I have trouble with the idea that universe acts with intent, especially an intent that can be comprehended by human notions of morality. It seems like an example of the pathetic fallacy writ large. I also have trouble understanding how one might apply the notion of moral progress to evolution specifically. Modern mosquitos are currently undergoing evolution, in the form of speciation, in response to the use of pesticides. Is the pesticide resistant species more morally evolved?

My other problem is that I'm very uncomfortable with the notion that we ought to place science in the context of a grand meaning-filled story. Grand meaning-filled stories are the bane of humanity. They are bloody and dangerous things. The Nazi's had a lovely story: the purification of humanity and the ascension of the Aryan race. The British Empire had a wonderful one about bringing the light of civilization to the savages. America had Manifest Destiny. Israeli settlers in occupied Palestine have the story of God's Promised Land. Radical Islam has Global Jihad.
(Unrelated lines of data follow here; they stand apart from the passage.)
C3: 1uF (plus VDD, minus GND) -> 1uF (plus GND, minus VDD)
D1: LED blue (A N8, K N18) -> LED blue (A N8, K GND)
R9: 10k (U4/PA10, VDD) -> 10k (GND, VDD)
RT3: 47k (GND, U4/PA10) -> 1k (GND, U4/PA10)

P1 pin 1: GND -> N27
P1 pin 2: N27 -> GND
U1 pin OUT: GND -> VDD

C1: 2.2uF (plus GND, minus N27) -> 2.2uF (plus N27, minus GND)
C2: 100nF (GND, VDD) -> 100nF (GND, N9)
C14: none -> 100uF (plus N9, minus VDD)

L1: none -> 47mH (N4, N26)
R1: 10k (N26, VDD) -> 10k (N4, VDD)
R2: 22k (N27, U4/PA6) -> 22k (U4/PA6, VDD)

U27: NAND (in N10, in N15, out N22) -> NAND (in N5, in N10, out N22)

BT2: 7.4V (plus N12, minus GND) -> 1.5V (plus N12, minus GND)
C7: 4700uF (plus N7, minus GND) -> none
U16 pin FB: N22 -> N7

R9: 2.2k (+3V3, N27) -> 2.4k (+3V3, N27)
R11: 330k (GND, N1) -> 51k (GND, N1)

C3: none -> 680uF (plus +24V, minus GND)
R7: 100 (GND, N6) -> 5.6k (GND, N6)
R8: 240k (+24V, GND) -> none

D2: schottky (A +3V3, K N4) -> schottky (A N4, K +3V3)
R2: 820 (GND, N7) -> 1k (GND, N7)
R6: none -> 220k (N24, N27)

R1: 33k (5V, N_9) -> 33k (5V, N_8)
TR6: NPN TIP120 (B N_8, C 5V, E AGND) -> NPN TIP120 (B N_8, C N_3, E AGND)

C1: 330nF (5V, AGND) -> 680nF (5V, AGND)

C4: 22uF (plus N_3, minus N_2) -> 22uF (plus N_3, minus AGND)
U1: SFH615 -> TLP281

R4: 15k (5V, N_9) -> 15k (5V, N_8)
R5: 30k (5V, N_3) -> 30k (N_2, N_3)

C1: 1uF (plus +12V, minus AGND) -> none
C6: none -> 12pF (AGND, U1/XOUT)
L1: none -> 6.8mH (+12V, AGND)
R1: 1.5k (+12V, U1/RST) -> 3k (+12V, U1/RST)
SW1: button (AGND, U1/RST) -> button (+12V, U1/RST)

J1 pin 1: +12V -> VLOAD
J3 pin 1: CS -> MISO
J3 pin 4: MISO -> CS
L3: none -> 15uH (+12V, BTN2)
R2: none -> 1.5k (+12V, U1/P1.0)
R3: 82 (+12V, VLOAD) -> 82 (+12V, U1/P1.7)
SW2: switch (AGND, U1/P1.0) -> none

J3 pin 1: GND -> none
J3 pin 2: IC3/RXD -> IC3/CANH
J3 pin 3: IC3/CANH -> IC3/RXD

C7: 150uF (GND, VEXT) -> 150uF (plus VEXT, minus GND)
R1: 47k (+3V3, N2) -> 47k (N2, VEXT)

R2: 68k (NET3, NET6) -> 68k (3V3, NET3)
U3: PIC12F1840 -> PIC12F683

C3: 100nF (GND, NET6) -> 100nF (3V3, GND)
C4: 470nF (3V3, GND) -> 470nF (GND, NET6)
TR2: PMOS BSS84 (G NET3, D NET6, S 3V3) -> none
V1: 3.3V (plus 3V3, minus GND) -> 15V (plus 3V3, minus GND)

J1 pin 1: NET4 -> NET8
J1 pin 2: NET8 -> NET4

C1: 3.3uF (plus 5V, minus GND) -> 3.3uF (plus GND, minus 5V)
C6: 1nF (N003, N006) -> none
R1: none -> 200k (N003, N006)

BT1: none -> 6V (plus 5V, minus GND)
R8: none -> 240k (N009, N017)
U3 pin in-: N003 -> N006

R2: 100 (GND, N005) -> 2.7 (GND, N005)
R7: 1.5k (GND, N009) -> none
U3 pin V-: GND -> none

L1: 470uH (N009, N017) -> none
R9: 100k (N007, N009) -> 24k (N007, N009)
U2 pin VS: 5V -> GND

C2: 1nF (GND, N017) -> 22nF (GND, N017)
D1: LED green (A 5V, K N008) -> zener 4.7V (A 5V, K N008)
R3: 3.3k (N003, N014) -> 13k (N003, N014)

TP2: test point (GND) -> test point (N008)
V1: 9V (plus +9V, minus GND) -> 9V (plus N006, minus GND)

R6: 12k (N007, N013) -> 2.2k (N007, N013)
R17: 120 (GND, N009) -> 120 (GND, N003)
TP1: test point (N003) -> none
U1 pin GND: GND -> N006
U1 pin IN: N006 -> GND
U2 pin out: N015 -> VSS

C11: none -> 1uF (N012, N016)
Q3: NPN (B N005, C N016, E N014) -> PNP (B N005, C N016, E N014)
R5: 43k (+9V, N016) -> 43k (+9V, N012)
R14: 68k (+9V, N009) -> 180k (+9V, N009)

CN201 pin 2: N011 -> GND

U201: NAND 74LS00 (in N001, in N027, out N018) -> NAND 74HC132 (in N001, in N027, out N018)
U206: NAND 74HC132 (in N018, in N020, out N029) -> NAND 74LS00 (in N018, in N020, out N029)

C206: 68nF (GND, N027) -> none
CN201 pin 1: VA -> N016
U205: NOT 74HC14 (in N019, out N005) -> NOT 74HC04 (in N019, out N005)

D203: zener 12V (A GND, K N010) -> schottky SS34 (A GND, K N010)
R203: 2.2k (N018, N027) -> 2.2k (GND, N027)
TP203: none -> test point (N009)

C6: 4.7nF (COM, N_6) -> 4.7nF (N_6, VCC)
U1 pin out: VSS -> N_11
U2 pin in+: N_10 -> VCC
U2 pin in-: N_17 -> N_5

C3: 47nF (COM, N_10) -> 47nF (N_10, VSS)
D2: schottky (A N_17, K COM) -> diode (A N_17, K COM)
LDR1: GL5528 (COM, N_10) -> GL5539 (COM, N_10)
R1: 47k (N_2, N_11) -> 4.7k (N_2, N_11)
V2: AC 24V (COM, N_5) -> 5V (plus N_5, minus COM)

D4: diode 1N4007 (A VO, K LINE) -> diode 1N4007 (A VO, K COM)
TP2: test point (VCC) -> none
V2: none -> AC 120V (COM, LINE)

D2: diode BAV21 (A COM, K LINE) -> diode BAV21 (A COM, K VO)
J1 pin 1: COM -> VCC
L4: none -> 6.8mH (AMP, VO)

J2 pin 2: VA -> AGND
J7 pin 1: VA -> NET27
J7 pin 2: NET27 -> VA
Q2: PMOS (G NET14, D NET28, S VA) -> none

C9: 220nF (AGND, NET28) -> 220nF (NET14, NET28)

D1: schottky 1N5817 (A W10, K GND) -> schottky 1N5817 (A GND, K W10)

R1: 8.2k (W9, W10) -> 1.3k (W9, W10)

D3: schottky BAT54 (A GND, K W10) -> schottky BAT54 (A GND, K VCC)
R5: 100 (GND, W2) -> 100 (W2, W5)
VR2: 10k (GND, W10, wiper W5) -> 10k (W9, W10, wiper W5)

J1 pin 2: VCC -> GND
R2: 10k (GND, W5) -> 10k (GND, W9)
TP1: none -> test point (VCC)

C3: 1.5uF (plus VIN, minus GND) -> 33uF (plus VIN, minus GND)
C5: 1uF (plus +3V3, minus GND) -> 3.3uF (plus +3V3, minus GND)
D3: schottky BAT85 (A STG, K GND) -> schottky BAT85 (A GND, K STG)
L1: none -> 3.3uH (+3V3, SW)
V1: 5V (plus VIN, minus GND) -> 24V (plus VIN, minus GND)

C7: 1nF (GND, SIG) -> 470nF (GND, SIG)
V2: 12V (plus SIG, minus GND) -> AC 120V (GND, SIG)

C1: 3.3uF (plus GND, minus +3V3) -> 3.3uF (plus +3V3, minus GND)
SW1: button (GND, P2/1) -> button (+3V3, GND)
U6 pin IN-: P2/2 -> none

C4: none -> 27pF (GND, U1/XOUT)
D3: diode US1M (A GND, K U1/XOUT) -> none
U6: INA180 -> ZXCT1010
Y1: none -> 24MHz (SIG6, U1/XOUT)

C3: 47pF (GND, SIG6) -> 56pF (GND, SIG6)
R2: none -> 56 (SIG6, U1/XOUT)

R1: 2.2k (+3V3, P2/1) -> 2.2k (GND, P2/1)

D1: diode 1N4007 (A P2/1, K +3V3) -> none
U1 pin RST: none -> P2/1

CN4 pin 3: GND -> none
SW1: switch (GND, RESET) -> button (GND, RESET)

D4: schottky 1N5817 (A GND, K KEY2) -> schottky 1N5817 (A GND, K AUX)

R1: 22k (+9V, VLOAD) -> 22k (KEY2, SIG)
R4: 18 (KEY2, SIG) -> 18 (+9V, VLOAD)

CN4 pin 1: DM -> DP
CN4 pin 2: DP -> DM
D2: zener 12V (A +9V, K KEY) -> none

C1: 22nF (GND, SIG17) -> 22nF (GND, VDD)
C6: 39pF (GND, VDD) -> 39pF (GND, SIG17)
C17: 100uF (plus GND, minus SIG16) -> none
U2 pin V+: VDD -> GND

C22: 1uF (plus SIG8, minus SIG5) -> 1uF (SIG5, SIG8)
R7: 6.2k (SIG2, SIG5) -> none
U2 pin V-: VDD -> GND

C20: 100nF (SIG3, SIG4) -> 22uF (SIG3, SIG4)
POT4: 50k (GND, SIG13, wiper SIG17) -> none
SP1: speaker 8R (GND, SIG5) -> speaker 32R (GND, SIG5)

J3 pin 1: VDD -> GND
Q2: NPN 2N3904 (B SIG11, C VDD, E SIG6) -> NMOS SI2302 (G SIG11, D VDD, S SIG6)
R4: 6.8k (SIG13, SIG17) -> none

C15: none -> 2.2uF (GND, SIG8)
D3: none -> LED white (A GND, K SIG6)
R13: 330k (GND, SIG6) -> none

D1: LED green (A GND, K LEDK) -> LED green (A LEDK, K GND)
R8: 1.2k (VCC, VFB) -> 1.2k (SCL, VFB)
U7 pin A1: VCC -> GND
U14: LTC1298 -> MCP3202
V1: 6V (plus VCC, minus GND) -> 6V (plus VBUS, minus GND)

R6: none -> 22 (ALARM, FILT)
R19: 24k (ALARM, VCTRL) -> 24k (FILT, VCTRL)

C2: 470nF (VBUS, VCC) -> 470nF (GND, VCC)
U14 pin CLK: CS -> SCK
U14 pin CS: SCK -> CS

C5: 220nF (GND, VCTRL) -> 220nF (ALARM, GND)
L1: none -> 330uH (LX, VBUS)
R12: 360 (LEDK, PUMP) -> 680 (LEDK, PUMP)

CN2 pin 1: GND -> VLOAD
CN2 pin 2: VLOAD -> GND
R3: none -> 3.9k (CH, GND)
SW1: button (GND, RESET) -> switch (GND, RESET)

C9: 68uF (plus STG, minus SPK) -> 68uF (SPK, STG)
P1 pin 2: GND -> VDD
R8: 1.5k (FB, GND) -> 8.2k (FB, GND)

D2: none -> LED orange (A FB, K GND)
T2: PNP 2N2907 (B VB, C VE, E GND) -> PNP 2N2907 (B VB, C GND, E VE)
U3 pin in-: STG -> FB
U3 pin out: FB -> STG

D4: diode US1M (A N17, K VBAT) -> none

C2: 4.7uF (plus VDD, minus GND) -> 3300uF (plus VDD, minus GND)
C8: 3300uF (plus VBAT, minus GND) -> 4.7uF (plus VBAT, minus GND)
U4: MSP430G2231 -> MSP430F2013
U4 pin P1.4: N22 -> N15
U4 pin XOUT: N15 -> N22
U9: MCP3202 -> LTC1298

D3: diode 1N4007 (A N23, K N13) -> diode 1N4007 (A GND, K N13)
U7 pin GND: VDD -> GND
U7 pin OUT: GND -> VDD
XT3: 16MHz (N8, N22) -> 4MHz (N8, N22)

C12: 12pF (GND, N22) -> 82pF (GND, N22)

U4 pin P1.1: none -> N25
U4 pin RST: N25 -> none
I know you have no truck with the above stories, and that the story you woud tell would be quite different. But what if the problem is story itself? Not the content of this story or that one, but the whole methodology. What if the problem is narrative?

Look, narrative is a form of art, which is to say: artifice. The meanings created via narrative are themselves artificial. They are aesthetic effects. This is not to say that those meanings cannot be enlightening, or beautiful, or socially and politically powerful. It is not to say, even, that they can't be true. But they are true in a very limited and very human sense: they illuminate our encounter with life.

Keats wrote: "Beauty is truth, truth beauty. This is all ye know on earth, and all ye need to know." He didn't mean it though. He was speaking in the voice of a talking urn.